▶ [TRAVAIL À FAIRE]:
a - Recopiez mot pour mot un passage du texte sur les souliers. Commencez aux mots "Pourquoi des souliers" et arrêtez-vous après "l’attente de cadeaux !".
b - Relevez tous les auteurs de l'Antiquité cités dans le texte sur les souliers.

▶ [EXTRAIT DE PAGE]:
· · · · · · ·

Pourquoi des souliers devant la cheminée ?

S’il est, pour beaucoup de gens, une coutume agréable à observer, c’est de mettre ses souliers devant la cheminée, ou sous le sapin, la veille de Noël, dans l’attente de cadeaux !

Avant de répondre à la question-titre, je voudrais “revenir” quelques instants dans la Rome de l’Antiquité — non que les Romains aient ainsi déposé leurs souliers (ils se donnaient des étrennes le jour de l’An), mais parce que, vu le nombre de termes les désignant, souliers et chaussures semblent avoir occupé une grande place dans leur monde.

Étymologiquement, le mot français “soulier” vient du nom neutre latin subtel, littéralement “le creux du pied”, donc la voûte plantaire. Ce qu’on appelle maintenant “soulier” la recouvre.

Quant au mot “chaussure”, il provient du nom calceus, qui a également donné en français: “chausson, chausser, haut-de-chausse, caleçon etc.”

Soulier romain (calceus)

Le dictionnaire Latin-Français Gaffiot, avec cette illustration, fournit plusieurs expressions contenant calceus. Par exemple, calceus laevus praepostere inductus — expression employée par Pline l’Ancien — désigne “un soulier du pied gauche chaussé du pied droit”, ce qui était de mauvais augure comme de “se lever du pied gauche”. D’ailleurs pour l’empereur Auguste lui-même si mane sibi calceus perperam ac sinister pro dextro induceretur, ut dirum si, le matin, il se chaussait mal, ou s’il mettait au pied droit la chaussure du pied gauche, c’était un mauvais signe, écrit Suétone dans les Vies des douze Césars (Auguste, 92, traduction de Maurice Nisard, Paris, 1855).

Pline mentionne aussi calceos poscere, littéralement “réclamer ses souliers”, pour indiquer qu’on s’apprêtait à se lever de table. En effet, on enlevait ses chaussures avant de s’allonger sur les lits du triclinium (salle à manger) car les (riches) Romains mangeaient couchés.

Pour sa part, Cicéron parle de calceos mutare (“changer de souliers”) pour signifier métaphoriquement “devenir sénateur”. À Rome, les sénateurs — ainsi qu’on peut le voir sur la version moderne et colorée de la frise de l’Ara Pacis — portaient une chaussure de type particulier, appelée mulleus calceus ou seulement mulleus.

· · · · · · ·

▶ [DONNÉES ENREGISTRÉES]:
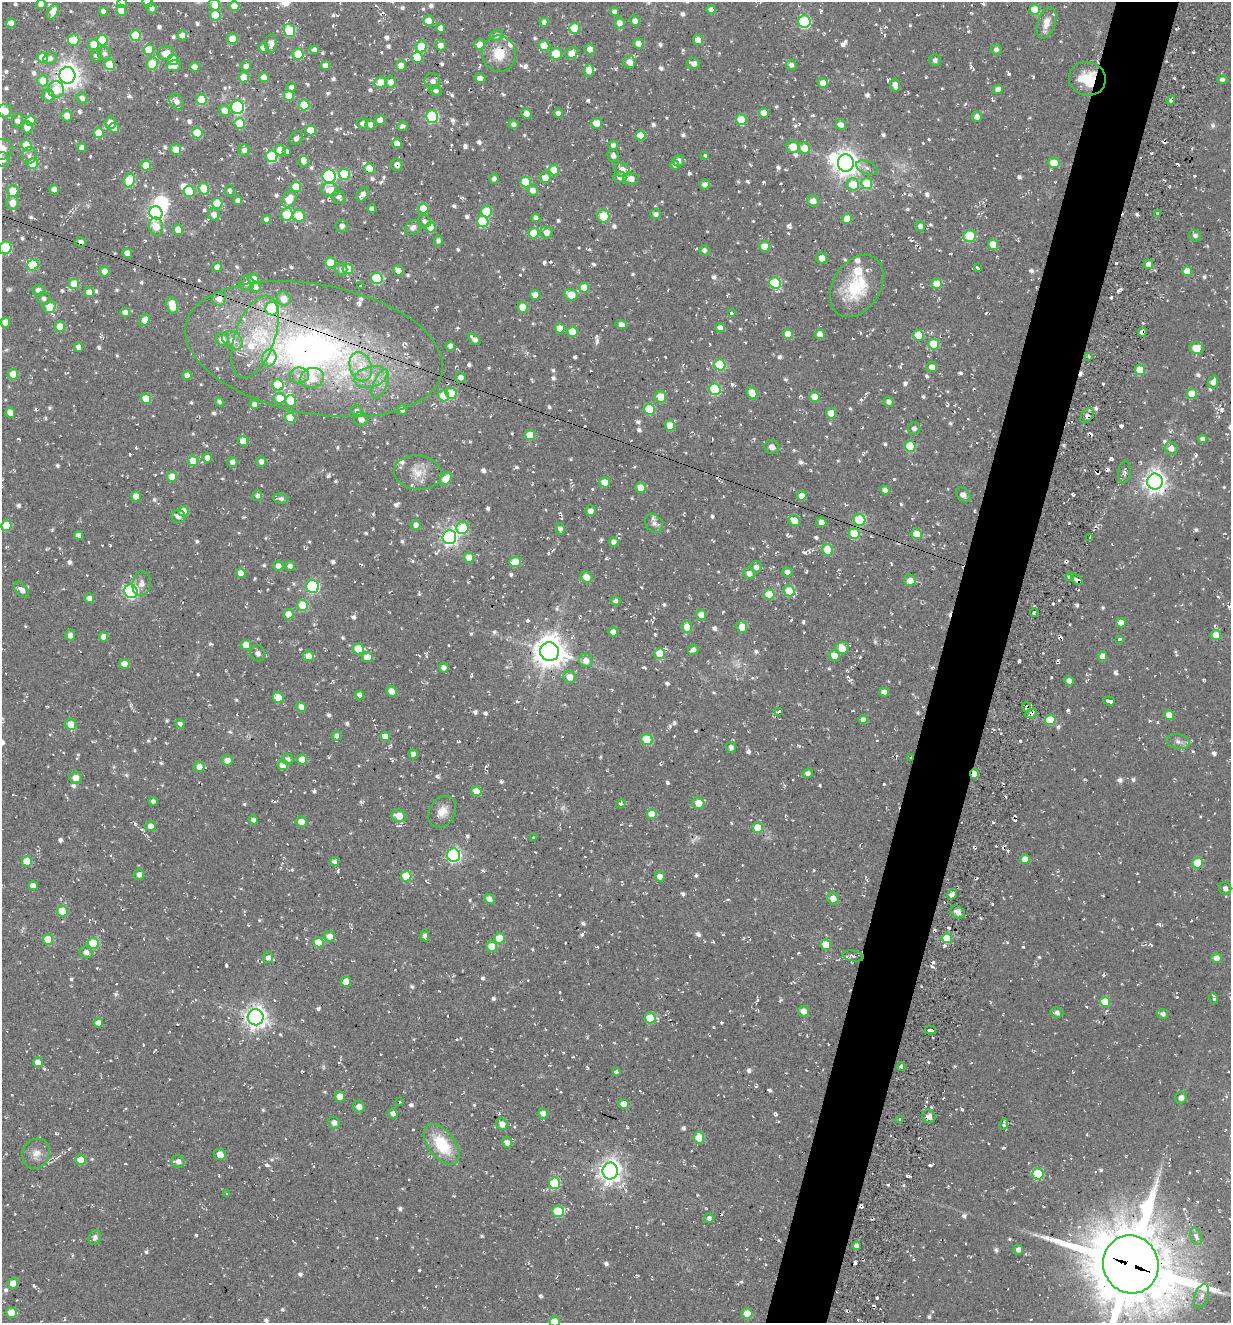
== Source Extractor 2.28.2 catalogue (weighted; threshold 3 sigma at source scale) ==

· · · · · · ·

▶ [TÂCHES CORRIGÉES]:
a -
Pourquoi des souliers devant la cheminée ?

S’il est, pour beaucoup de gens, une coutume agréable à observer, c’est de mettre ses souliers devant la cheminée, ou sous le sapin, la veille de Noël, dans l’attente de cadeaux !

b - Pline l'Ancien, Suétone, Cicéron